The Act requires that an employee accrue paid sick days at the rate of at least one accrued hour for every 30 hours worked. For employees "exempt" from overtime under California law, their workweek is considered 40 hours for purposes of the Act.

Accrued paid sick days carry over from year to year, but an employer may limit an employee's use of paid sick days to 24 hours or 3 days per year, and can limit an employee's total accrual of paid sick leave to 48 hours or 6 days.

Employers are required, "in each workplace of the employer," to "display a poster in a conspicuous place" stating that (1) an employee is entitled to accrue, request, and use paid sick days, (2) the amount of sick days provided for by the Act, and (3) the terms of use for paid sick days. The employee's itemized wage statement (or other comparable writing) must also set forth the amount of paid sick leave available to the employee.

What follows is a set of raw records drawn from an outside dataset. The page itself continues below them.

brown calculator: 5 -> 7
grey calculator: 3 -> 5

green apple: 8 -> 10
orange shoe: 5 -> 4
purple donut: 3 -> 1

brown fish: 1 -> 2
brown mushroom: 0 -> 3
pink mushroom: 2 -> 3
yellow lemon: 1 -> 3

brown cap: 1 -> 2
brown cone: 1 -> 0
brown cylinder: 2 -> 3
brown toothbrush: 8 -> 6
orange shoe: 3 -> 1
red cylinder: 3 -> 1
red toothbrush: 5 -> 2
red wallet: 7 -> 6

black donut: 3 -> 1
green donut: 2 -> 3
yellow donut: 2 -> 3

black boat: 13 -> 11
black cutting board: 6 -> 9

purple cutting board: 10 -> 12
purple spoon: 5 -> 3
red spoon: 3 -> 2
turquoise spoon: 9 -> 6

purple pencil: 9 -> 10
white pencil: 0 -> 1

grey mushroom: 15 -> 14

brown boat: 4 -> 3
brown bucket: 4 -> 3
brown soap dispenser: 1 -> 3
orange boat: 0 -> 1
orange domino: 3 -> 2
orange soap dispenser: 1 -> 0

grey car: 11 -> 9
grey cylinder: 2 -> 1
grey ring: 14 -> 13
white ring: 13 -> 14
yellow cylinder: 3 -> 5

The employer is not required to "cash out" the employee's accrued, unused paid sick days if an employee is terminated, resigns, retires, or otherwise separates from employment with the employer. However, if an employee is then rehired by the employer within 1 year from the separation date, any previously accrued and unused paid sick days must be reinstated to the employee.

An employer "is not required to provide additional paid sick days" if its existing paid leave policy or paid time off policy satisfies the requirements of the Act. Therefore, employers with existing paid leave or paid time off policies should have them reviewed.